GB : Et bien l’Europe de demain risque de ne pas exister, c’est surtout ça qui m’inquiète. Il y a deux voies aujourd’hui qui sont très néfastes. La première c’est de continuer le laisser-faire européen ce qui aboutira à sa désintégration. Si personne ne fait rien pour la changer les peuples s’en détourneront. La deuxième voie, c’est de mettre de telles conditions à l’Europe que forcément nous en sortirons et personne ne voudra obéir à la France. Je crois qu’aujourd’hui il faut proposer. Depuis trop longtemps la France ne propose plus rien en Europe, ce qui ne veut pas dire que c’est à prendre ou à laisser. C’est à négocier, c’est ce que fait aujourd’hui Benoît Hamon avec son traité de la Zone Euro comme la question de l’énergie. Et c’est ce que font les sociaux-démocrates au niveau européen. Il y a urgence à changer l’Europe si on veut sauver l’Europe.

YDF : Que pensez-vous de l’affaire qui implique M. Barroso ? (l’embauche par Goldman Sachs d’un ex-président de la Commission européenne, NDLR)

GB : Je pense qu’il faut mettre fin aujourd’hui à tous ces types scandaleux de conflits d’intérêts. Il doit y avoir des règles très claires sur le fait qu’un commissaire européen (équivalent de ministre, ndlr) ne peut pas, après son mandat, travailler dans une grande entreprise comme Goldman Sachs qui est une entreprise qui a toujours fait en sorte d’avoir un lobbying actif auprès des députés européens, des institutions de Bruxelles, c’est un danger.

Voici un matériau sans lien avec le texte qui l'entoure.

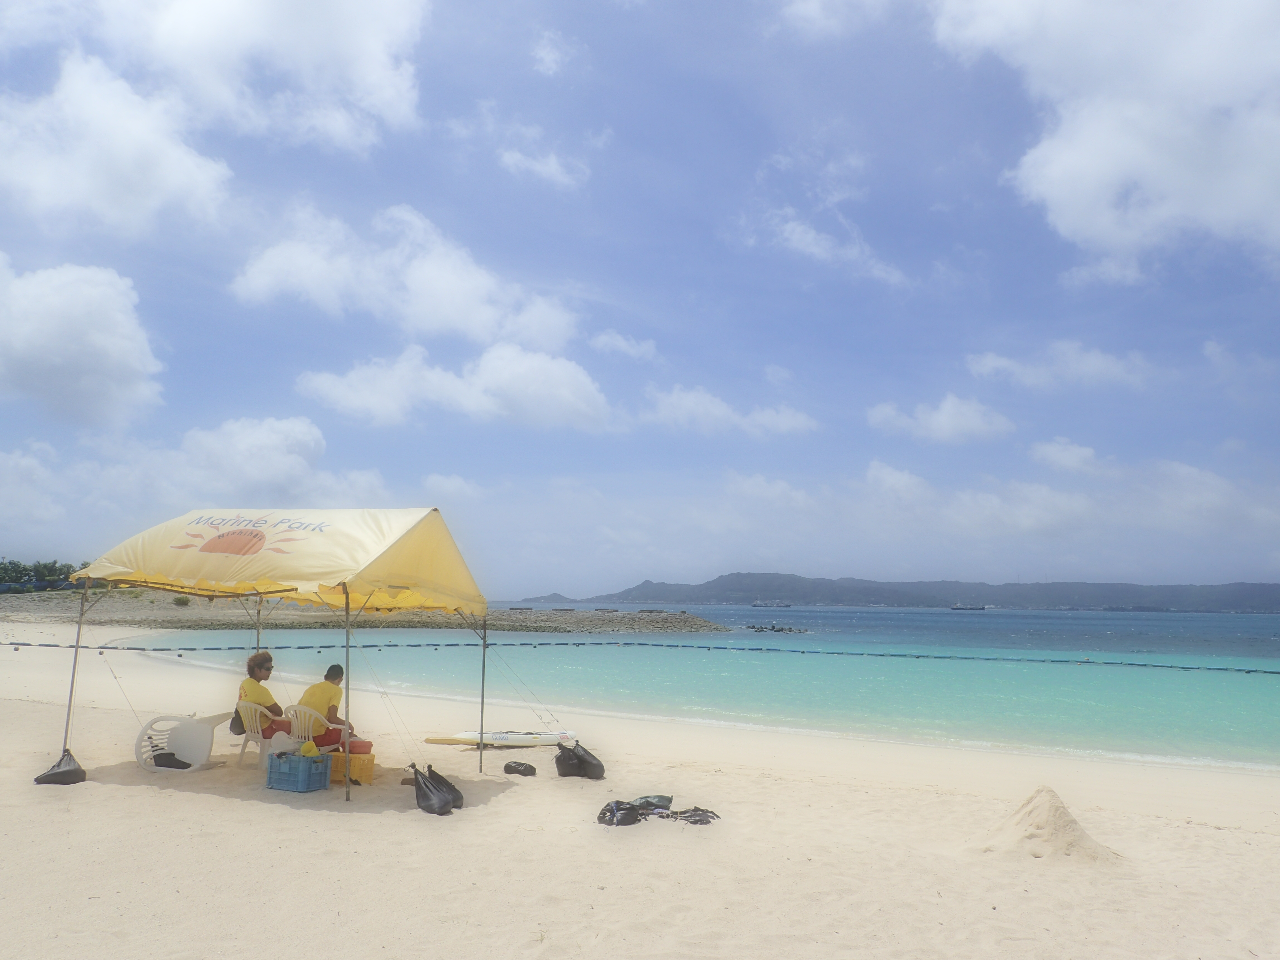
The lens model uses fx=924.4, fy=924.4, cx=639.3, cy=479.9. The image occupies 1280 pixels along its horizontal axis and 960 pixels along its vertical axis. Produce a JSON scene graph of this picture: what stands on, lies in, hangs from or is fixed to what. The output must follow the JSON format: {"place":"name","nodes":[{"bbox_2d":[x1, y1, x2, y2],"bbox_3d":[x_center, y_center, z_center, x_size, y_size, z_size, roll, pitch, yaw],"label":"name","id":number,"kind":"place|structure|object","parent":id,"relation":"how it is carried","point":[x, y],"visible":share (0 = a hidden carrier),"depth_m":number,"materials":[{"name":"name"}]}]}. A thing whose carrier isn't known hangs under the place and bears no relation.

Nous voyons tout de même que Goldman Sachs sait promettre des recrutements. Il faut y mettre fin. Cela fait partie du fait que les peuples se détournent de plus en plus de l’Europe, nous devons de ce point de vue-là écarter définitivement les lobbyings du pouvoir. Que nous rencontrions des entreprises, des associations c’est normal. Qu’elles dirigent l’Europe c’est impossible.

YDF : “Les Décryptages” est un média digital, qui propose de décrypter l’information et de la rendre accessible au plus grand nombre. Pour vous, quel accès demain à l’information ?

GB : Je pense que de ce point de vue-là, il y a une question qui se pose. Je rencontre beaucoup de groupes scolaires et je vois bien qu’il y a contrairement à ce que nous pouvons penser, contrairement à il y a trente ans, ils sont beaucoup plus immédiats et surtout ils sont beaucoup plus informés. Se pose après ce qu’on appelle l’effet de communauté sur le net, c’est-à-dire que par intérêt, les citoyens mettent des barrières étanches et il est très difficile après de construire de l’intérêt général à partir de visions qui sont complètement différentes. Il y a donc toute une réflexion à avoir aujourd’hui sur la question du numérique, des jeunes et l’accès au numérique. Comment leur offrir les capacités de décryptages pour ensuite proposer une lecture transversale qui permette de construire un intérêt commun. Malheureusement, nous ne l’avons pas encore trouvé.

YDF : Merci pour ces réponses! Enfin, une question un peu plus personnelle : qui est l’homme derrière l’eurodéputé ?

GB : Je suis enseignant et c’est mon métier parce qu’être député c’est un mandat; et c’est transitoire. J’ai passé la plus grande partie de ma carrière dans le Val d’Oise (95). J’ai été enseignant dans toute la région parisienne pendant dix-huit ans et je continuerai à l’être. Par ailleurs, je suis aussi un militant socialiste depuis l’âge de dix-sept ans et j’espère que cette famille sera encore l’épicentre de la gauche de demain.


Merci encore à Guillaume Balas d’avoir répondu à nos questions!